Problem details: Where "CROSS" appears in a line of the entries below, that line should be copied.
──────── Recorded data
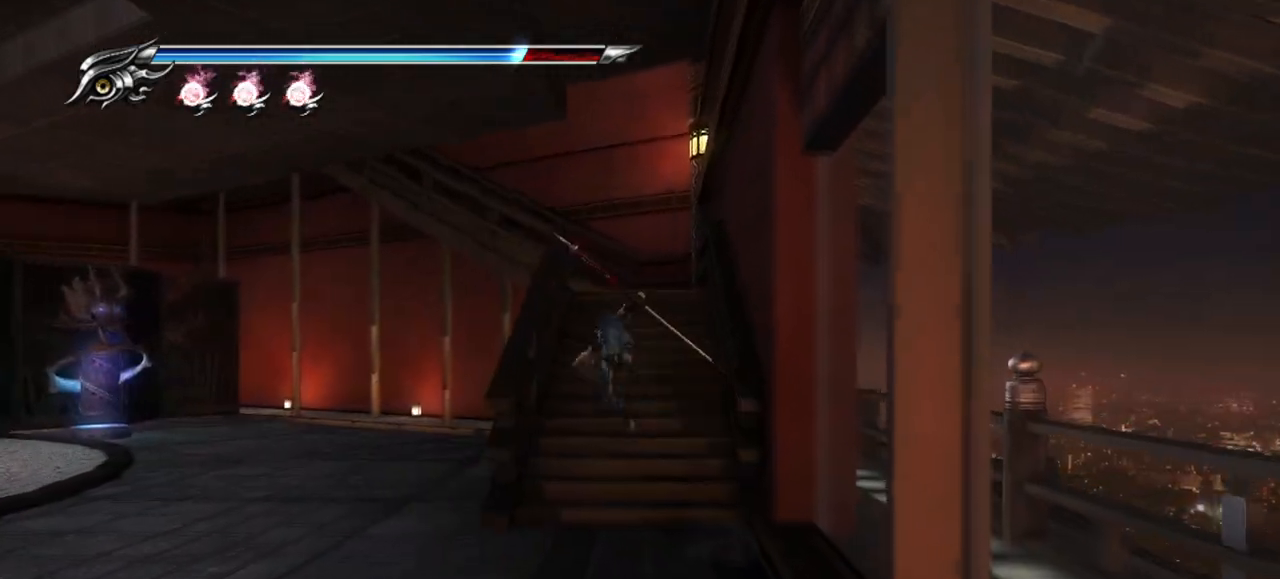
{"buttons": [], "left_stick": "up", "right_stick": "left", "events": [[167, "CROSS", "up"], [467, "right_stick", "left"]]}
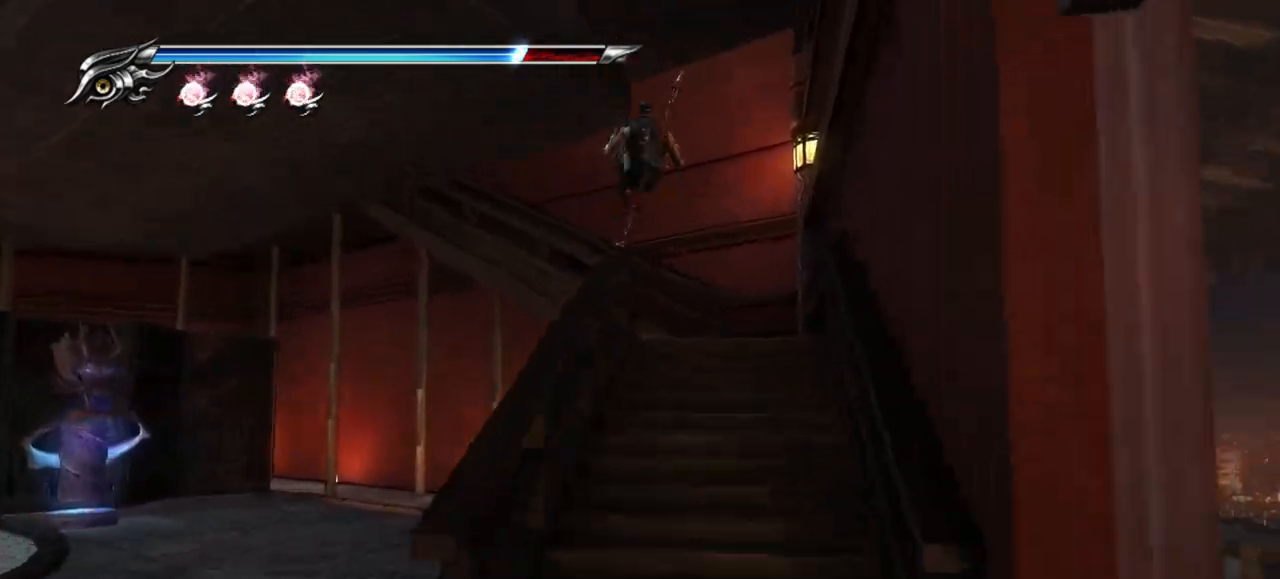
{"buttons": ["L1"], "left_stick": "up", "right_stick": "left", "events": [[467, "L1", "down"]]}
────────────────
──────── Recorded data
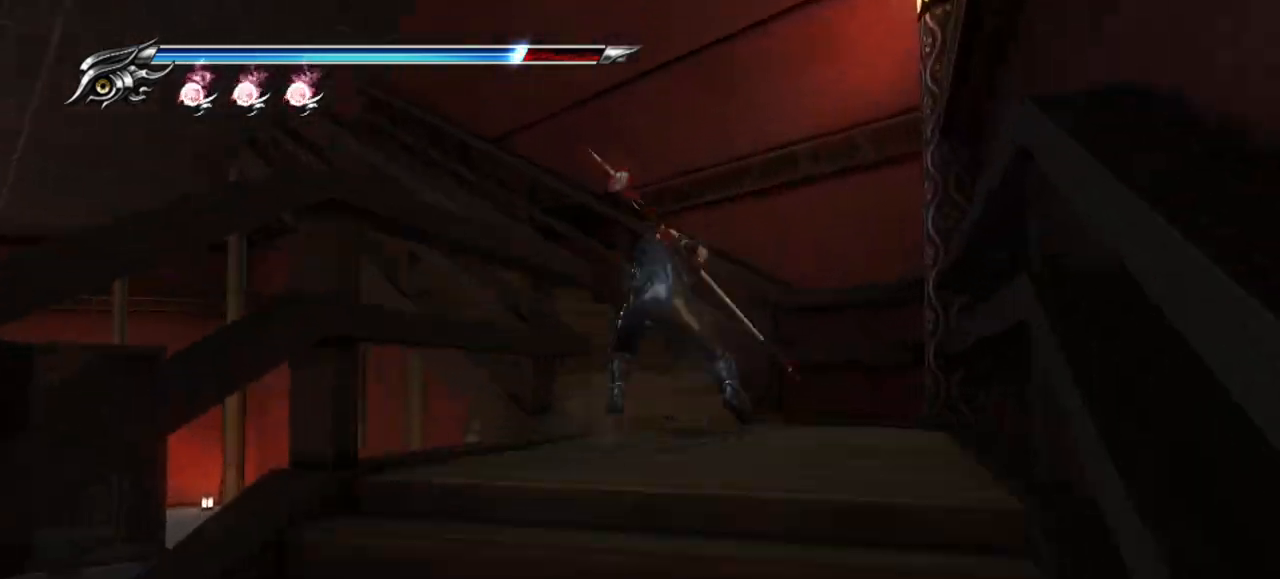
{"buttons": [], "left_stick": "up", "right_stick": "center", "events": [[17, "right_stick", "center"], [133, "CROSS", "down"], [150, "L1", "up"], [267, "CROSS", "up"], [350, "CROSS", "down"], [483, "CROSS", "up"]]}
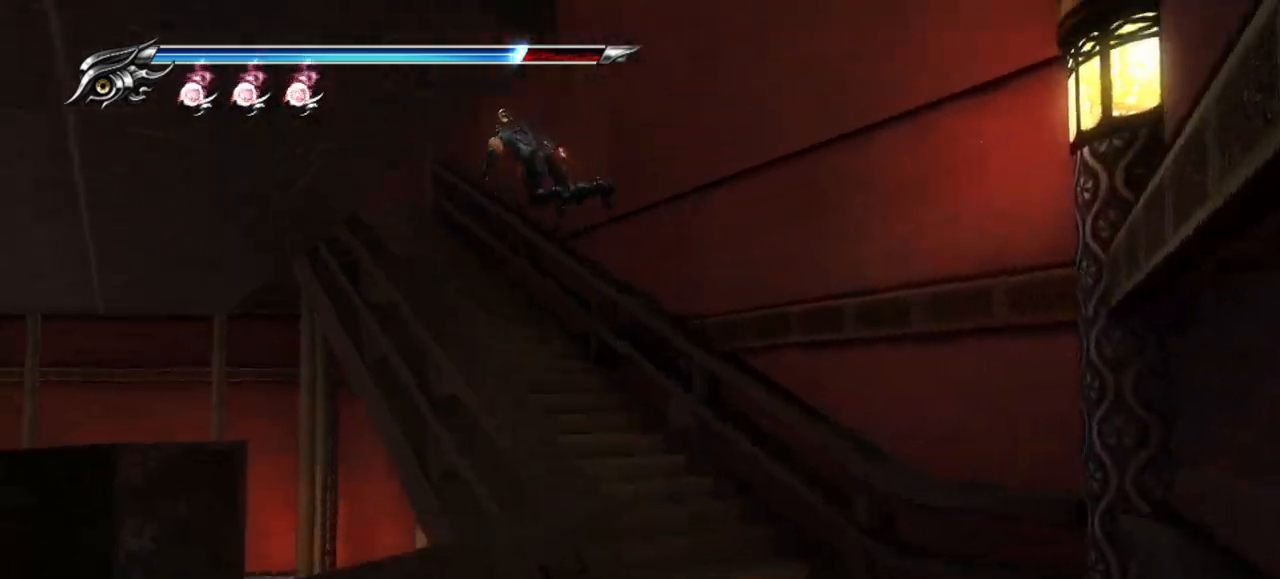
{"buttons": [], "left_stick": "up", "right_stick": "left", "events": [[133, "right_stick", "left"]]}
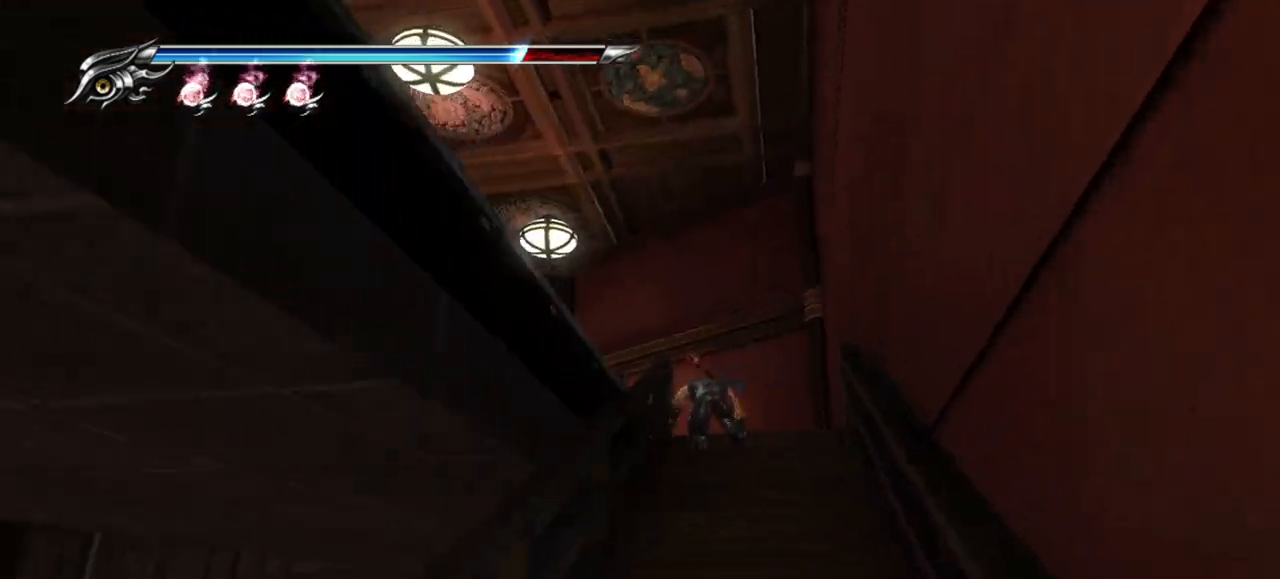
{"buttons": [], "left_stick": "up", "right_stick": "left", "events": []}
────────────────
Exercise result:
{"buttons": [], "left_stick": "up", "right_stick": "left", "events": [[167, "CROSS", "up"], [467, "right_stick", "left"]]}
{"buttons": [], "left_stick": "up", "right_stick": "center", "events": [[17, "right_stick", "center"], [133, "CROSS", "down"], [150, "L1", "up"], [267, "CROSS", "up"], [350, "CROSS", "down"], [483, "CROSS", "up"]]}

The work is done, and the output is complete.